Design files in text formats

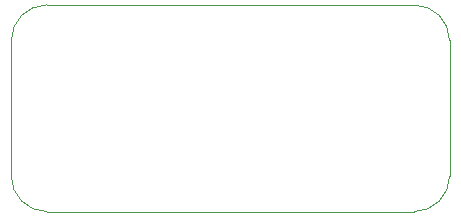
<source format=gbr>
%TF.GenerationSoftware,KiCad,Pcbnew,8.0.4*%
%TF.CreationDate,2024-08-19T16:14:03-07:00*%
%TF.ProjectId,LED flashlight,4c454420-666c-4617-9368-6c696768742e,rev?*%
%TF.SameCoordinates,Original*%
%TF.FileFunction,Profile,NP*%
%FSLAX46Y46*%
G04 Gerber Fmt 4.6, Leading zero omitted, Abs format (unit mm)*
G04 Created by KiCad (PCBNEW 8.0.4) date 2024-08-19 16:14:03*
%MOMM*%
%LPD*%
G01*
G04 APERTURE LIST*
%TA.AperFunction,Profile*%
%ADD10C,0.050000*%
%TD*%
G04 APERTURE END LIST*
D10*
X157890000Y-82910000D02*
G75*
G02*
X160890000Y-85910000I0J-3000000D01*
G01*
X123780000Y-85910000D02*
G75*
G02*
X126780000Y-82910000I3000000J0D01*
G01*
X160890000Y-97400000D02*
G75*
G02*
X157890000Y-100400000I-3000000J0D01*
G01*
X126780000Y-100400000D02*
G75*
G02*
X123780000Y-97400000I0J3000000D01*
G01*
X160890000Y-85910000D02*
X160890000Y-97400000D01*
X126780000Y-82910000D02*
X157890000Y-82910000D01*
X123780000Y-97400000D02*
X123780000Y-85910000D01*
X157890000Y-100400000D02*
X126780000Y-100400000D01*
M02*

</source>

> _EXERCISE DIRECTIONS_: Only the line containing "X123780000Y-85910000D02*" and the lines after it, through the end of the data, should be copied, exactly as they are.

> _YOUR SOLUTION_:
X123780000Y-85910000D02*
G75*
G02*
X126780000Y-82910000I3000000J0D01*
G01*
X160890000Y-97400000D02*
G75*
G02*
X157890000Y-100400000I-3000000J0D01*
G01*
X126780000Y-100400000D02*
G75*
G02*
X123780000Y-97400000I0J3000000D01*
G01*
X160890000Y-85910000D02*
X160890000Y-97400000D01*
X126780000Y-82910000D02*
X157890000Y-82910000D01*
X123780000Y-97400000D02*
X123780000Y-85910000D01*
X157890000Y-100400000D02*
X126780000Y-100400000D01*
M02*

</source>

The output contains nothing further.